DATA LISTING —

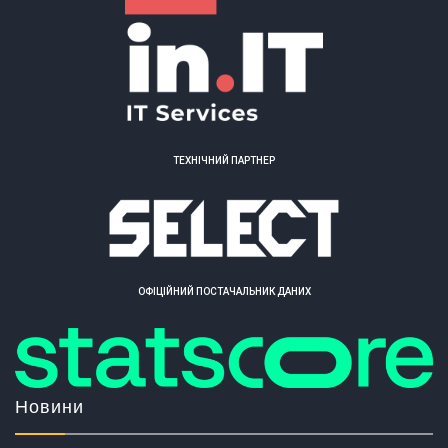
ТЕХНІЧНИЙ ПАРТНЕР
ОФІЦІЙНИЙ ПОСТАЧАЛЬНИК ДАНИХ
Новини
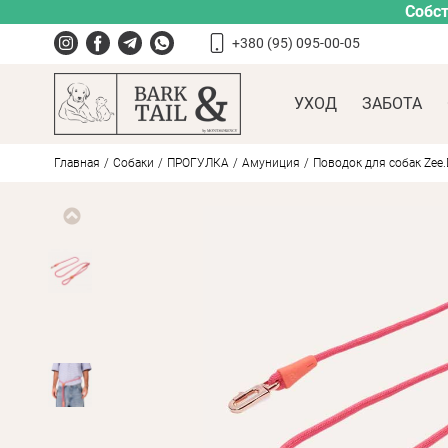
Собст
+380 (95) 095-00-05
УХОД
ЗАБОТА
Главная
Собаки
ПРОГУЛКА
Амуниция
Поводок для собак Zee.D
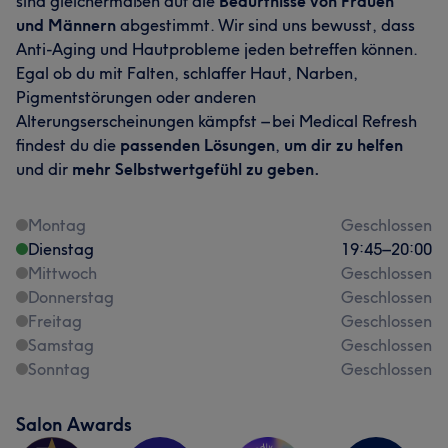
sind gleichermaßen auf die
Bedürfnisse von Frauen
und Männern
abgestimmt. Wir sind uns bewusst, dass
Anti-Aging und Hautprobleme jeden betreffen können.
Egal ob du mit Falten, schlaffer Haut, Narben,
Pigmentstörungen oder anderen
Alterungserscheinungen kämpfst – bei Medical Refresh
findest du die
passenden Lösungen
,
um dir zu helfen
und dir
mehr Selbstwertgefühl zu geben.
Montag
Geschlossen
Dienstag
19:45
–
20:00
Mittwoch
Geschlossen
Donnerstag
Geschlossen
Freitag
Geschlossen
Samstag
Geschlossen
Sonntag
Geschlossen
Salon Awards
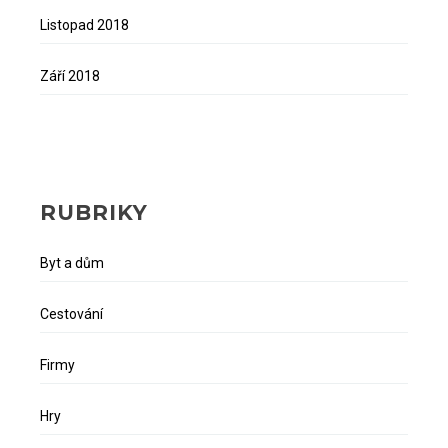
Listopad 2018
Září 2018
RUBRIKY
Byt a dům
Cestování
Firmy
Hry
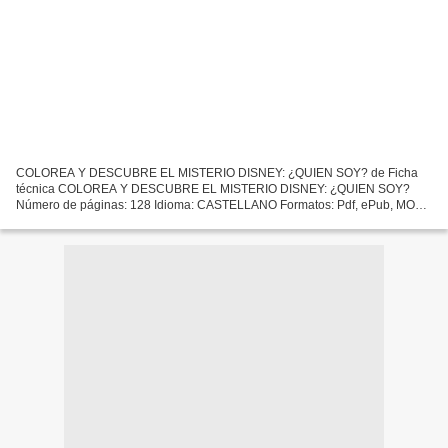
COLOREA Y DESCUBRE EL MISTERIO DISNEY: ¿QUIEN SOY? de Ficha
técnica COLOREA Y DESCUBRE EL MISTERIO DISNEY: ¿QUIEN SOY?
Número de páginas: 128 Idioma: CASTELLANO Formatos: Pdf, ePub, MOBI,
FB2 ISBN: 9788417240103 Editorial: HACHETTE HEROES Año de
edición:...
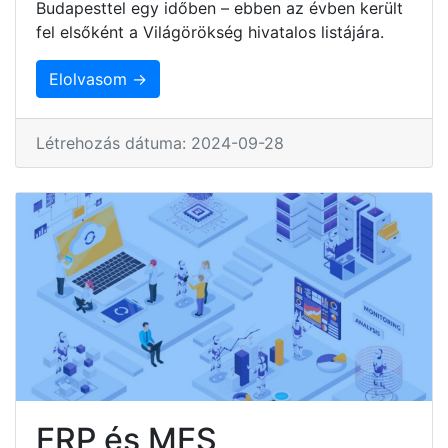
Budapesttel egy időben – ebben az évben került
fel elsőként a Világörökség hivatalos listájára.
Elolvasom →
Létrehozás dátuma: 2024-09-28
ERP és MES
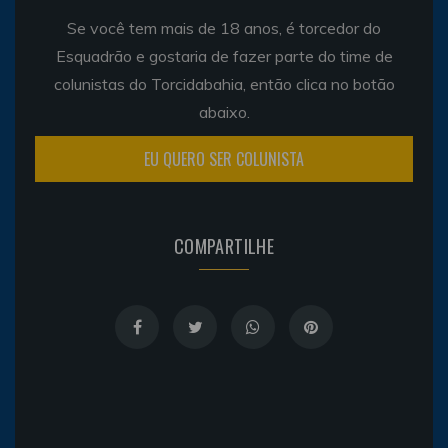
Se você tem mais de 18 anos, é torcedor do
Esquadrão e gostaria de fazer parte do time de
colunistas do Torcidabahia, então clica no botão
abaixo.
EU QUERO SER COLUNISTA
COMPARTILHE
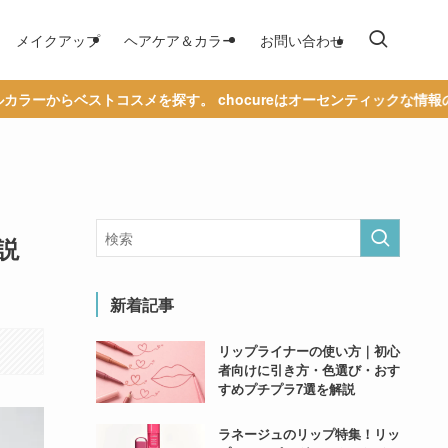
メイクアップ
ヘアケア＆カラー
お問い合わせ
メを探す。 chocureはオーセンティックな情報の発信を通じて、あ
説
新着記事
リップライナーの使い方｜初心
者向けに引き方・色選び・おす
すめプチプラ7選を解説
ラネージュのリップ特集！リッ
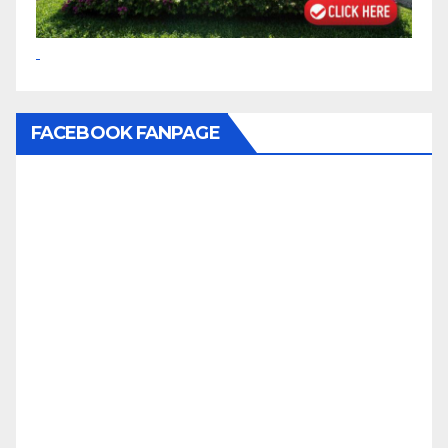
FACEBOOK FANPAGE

==

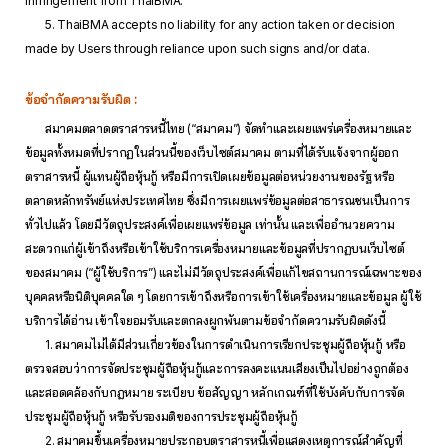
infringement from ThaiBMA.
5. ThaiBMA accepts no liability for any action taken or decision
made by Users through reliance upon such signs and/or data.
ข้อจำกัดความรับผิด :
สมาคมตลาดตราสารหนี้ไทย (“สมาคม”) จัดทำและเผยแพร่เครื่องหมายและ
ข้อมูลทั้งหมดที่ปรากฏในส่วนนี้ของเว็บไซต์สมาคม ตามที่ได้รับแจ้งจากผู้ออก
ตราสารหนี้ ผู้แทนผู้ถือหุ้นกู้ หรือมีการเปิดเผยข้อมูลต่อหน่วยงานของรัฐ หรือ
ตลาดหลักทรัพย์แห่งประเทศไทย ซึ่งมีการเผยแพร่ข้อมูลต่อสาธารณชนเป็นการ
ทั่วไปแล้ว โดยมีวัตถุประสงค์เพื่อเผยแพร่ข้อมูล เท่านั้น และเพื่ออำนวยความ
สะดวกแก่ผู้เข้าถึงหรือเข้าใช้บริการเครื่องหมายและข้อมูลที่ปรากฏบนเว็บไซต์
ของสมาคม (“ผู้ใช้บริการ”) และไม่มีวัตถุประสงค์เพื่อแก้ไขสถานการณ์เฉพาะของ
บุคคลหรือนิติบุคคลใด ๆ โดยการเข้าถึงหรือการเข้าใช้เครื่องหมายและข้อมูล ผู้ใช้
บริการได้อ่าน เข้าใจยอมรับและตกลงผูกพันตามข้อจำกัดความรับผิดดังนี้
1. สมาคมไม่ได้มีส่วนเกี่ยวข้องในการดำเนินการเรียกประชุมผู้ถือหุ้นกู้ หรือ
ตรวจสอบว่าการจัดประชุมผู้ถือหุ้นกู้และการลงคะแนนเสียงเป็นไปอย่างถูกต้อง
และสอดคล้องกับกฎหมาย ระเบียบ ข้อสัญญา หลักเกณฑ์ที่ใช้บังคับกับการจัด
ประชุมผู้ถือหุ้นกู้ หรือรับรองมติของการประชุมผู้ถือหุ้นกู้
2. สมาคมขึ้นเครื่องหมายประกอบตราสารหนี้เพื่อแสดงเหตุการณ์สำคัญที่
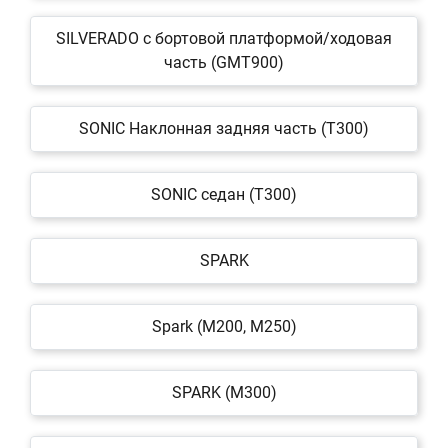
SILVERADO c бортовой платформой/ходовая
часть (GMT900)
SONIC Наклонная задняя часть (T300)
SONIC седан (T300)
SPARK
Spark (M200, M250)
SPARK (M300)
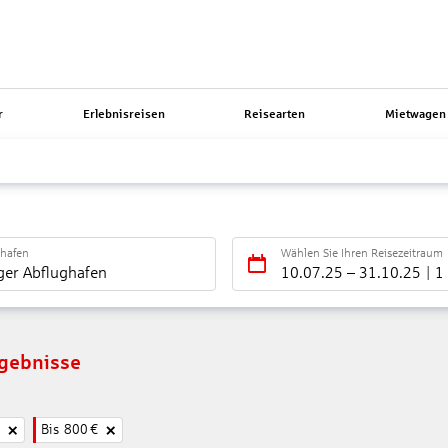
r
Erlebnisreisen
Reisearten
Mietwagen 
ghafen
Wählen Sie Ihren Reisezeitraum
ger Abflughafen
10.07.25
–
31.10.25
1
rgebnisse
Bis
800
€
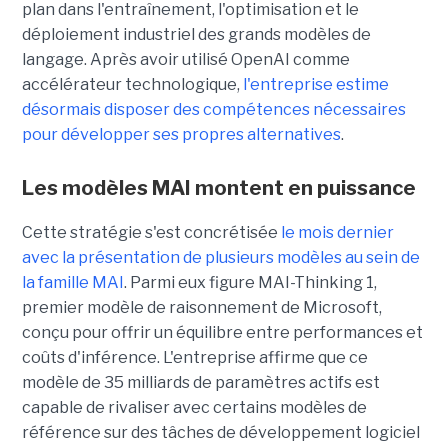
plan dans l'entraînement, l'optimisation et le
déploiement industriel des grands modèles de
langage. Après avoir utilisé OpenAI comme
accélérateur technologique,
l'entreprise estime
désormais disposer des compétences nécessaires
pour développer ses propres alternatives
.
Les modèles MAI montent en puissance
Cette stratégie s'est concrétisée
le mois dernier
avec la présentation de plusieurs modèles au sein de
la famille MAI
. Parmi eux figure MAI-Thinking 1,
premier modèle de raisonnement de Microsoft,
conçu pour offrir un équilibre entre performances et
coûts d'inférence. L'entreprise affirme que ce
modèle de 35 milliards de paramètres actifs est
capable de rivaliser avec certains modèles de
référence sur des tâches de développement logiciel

...

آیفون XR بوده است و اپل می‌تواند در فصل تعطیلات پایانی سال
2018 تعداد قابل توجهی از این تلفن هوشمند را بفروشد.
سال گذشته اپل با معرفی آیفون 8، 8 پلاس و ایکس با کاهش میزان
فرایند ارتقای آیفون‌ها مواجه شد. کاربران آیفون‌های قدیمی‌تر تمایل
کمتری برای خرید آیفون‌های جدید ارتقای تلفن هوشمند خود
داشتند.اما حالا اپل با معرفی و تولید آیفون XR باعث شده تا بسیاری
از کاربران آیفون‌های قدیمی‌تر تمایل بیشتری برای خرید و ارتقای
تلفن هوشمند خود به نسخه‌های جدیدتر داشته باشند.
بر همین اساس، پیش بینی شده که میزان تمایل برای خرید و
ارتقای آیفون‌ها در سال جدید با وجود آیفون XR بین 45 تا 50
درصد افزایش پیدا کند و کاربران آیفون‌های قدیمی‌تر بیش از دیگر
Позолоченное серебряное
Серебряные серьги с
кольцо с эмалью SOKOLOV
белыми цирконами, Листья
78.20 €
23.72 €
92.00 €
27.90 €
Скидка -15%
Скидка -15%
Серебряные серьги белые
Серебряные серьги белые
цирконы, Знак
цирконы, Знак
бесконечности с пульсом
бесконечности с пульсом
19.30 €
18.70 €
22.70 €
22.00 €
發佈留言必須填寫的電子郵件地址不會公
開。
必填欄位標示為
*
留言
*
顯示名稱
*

PROBLEM REQUIREMENTS — Your answer is the exact run of lines above from the one with "Wählen Sie Ihren Reisezeitraum" through the one with "désormais disposer des", both ends included, minus any picture.

ANSWER AREA —
Wählen Sie Ihren Reisezeitraum
ger Abflughafen
10.07.25
–
31.10.25
1
rgebnisse
Bis
800
€
plan dans l'entraînement, l'optimisation et le
déploiement industriel des grands modèles de
langage. Après avoir utilisé OpenAI comme
accélérateur technologique,
l'entreprise estime
désormais disposer des compétences nécessaires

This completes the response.